His paternal grandparents were Chief Justice of Palermo, Alessandro Filangieri, 4th Prince of Cutò and Francesca di Giovanni e Morra (a daughter of Domenico di Giovanni, Prince of Trecastagne and Isabella Morra, Princess of Buccheri e di Castrorao). His maternal grandparents were Luigi La Farina, 3rd Marquis of Madonia, and Isabella San Martino Ramondetto (a granddaughter of Giovanni San Martino Ramondetta, 1st Duke of San Martino). His maternal aunt was Caterina La Farina di Madonia, Princess of Castrofilippo, who married Domenico Giovanni Lorenzo Morreale.

==Career==
Like his father, he undertook a military career, becoming a Lieutenant General, then a Brigadier General in 1785, and Marshal of the Cavalry Corps (maresciallo del corpo di cavalleria) in 1794. In 1796, fighting against the Napoleonic troops, he was wounded and taken prisoner on the Mincio. When he returned to his homeland, in 1799 he was appointed governor of the Messina square.

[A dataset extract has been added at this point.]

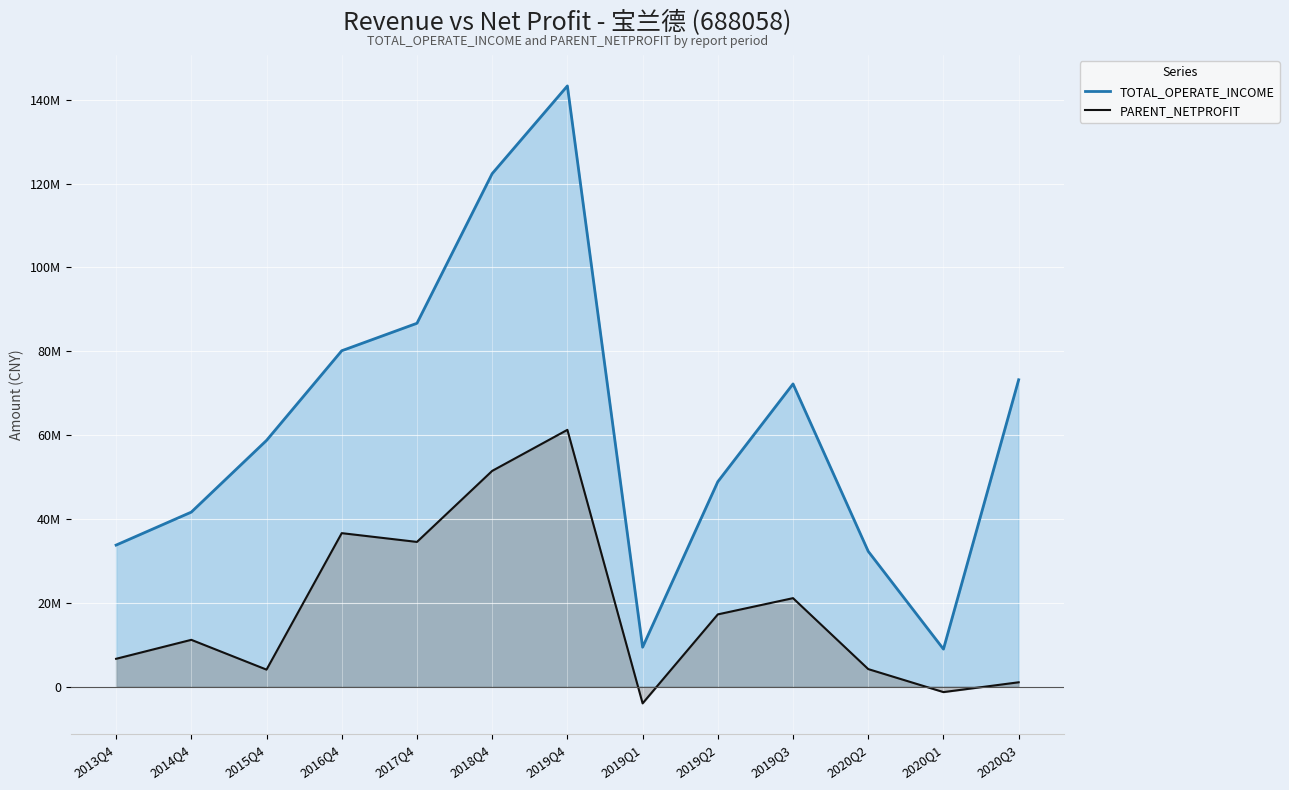

At 2019Q2, list the series in order from smallest to largest.

PARENT_NETPROFIT, TOTAL_OPERATE_INCOME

Appointed by Ferdinand III as Lieutenant of the Kingdom (a term used for the first time) and Captain General of the Kingdom of Sicily, he swore his oath on 16 February 1803. He remained so until a few days before his death, when in January 1806 he received Ferdinand III who had returned to Palermo after fleeing from Naples.

==Personal life==
He was married to Nicoletta Filangieri, 2nd Baroness of San Carlo (1740–1812), a daughter of Nicoló Filangieri, 1st Baron of San Carlo (son of Marco Antonio Filangieri) and Angela De Cordova (a daughter of Filippo De Cordova). After her father's death in 1739 shortly before her birth, her mother married Domenico Beninati. He owned the Palazzo Filangeri-Cutò in Santa Margherita di Belice. Together, they were the parents of:

- Donna Maria Bianca Filangieri (1756–1802), who married Count Emanuele Lucchesi-Palli, eldest son and heir apparent of Antonio Lucchesi-Palli, 6th Prince of Campofranco and Donna Anna Maria Tomasi di Lampedusa.
- Don Girolamo Filangieri (1758–1781), who married Rosalia di Napoli e Bonfiglio, a daughter of Federico di Napoli e Montaperto, 7th Prince of Resuttano.
- Niccolò Filangieri (1760–1839), who was Lieutenant General of Sicily in 1816 and from 1821 to 1824; he married Princess Margherita Pignatelli, a daughter of Ettore Pignatelli, 9th Prince of Noia and Princess Anna Maria Piccolomini d'Aragona.
- Donna Angela Filangieri (b. 1767), who married Giuseppe Tomasi, 7th Prince of Lampedusa, son of Giulio Tomasi, 6th Prince of Lampedusa, and Maria Caterina Colonna Romano; Angela died in childbirth together with her newborn child.

Filangieri died in Palermo on 6 February 1806.